The task of the arbiter is to score the similarity between the image and the description. The image and description are co-embedded at an early stage using a common attention model and similarity is calculated over the entire set representation. The common attention discriminator is shown in fig. 6 and details of the construction are provided below.

Given a word sequence (w ₁ ,...w _T ) The composed sentence w, the arbiter embeds each word using LSTM (state dimension m=512), resulting in h= [ H ] ₁ ,...h _T ] ^T For H.epsilon.R ^T×m Wherein h is _t ,c _t ＝LSTM(h _t-1 ,c _t-1 ,w _t ). For image I, features are extracted (I ₁ ,...I _C ) Where c=14×14=196, while embedding it as i= [ WI ₁ ,...WI _C ] ^T ∈R ^C×m Whereind _I =2048, is the image feature size herein.

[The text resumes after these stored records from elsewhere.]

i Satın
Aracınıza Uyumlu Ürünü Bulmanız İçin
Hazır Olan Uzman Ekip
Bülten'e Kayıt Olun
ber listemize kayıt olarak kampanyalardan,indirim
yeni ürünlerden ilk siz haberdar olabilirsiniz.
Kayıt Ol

The present section uses bilinear projection Q εR ^m×m Calculating correlation Y, y=tanh (IQH ^T )∈R ^C×T . The matrix Y is used to calculate the common attention weight of one mode to another, as in equations (13), (14):

α＝Softmax(Linear(tanh(IW _I +YHW _Ih )))∈R ^C (13)

β＝Softmax(Linear(tanh(HW _h +YTIW _hI )))∈RT (14)

wherein all new matrices are at R ^m×m Is a kind of medium. The weights are then used to combine the word and image features.For U _I ,V _S ∈R ^m×m . Finally, the image-description score is calculated asWherein E is _I Is the average spatial set of CNN features, E _S Is the last state of the LSTM.

At model training time, the generator is optimized to solve max _θ L _G (θ), where L _G (θ)＝E _I logD _η (I,G _θ (I) A kind of electronic device. Training generator G by means of SCST _θ SCST is a variant of reinforcement learning, using rewards under the decoding algorithm as a baseline. In this work, the decoding algorithm can be considered as a greedy algorithm, from argmaxp at each step _θ (.∣h _t ) The most likely word is selected. For a given image, a single sample w of the generator ^s Is used to estimate the full-sequence prize,wherein w is ^s ～p _θ (. I). Using SCST, the gradient estimation method is as in equation (15):

wherein,,obtained with a greedy maximum as shown in fig. 7. Note that the baseline does not change the expected value of the gradient, but reduces the variance of the estimated value.

In addition, GAN training can describe the evaluation index r by using images _NLP Normalization is performed to bring the generated description close to the provided sample reference at the N-gram level. The gradient is then as in equation (16):

distinguishing device D _η Not only is training to distinguish between a real description and a fake description, but it is also possible to detect when an image is combined with a random uncorrelated real sentence, forcing it to check not only the composition of the sentence, but also the semantic relationship between the image and the description. To achieve this goal, this section solves the following optimization problem: max (max) _η L _D (eta) wherein L is lost _D (eta) is formula (17):

wherein w is a true sentence, w ^s Is a slave generator G _θ The resulting spurious description is sampled and w' is a true but randomly chosen description.

Claims

1. An image description generation method based on a common attention mechanism, which is characterized by comprising the following steps:

step 1: based on the image description method for generating the countermeasure network, the network model is divided into a generator and a discriminator, wherein the former is used for generating the description of the corresponding image; the latter is to evaluate the descriptive accuracy of the textual description on the image;

2. The method of claim 1, wherein the attention mechanism in step 2 is a prior-known attention mechanism.

3. The method of claim 1, wherein the arbiter network in step 5 is a common attention arbiter.

4. The method of claim 1 wherein the model training method of step 6 is trained using an SCST reinforcement learning network model.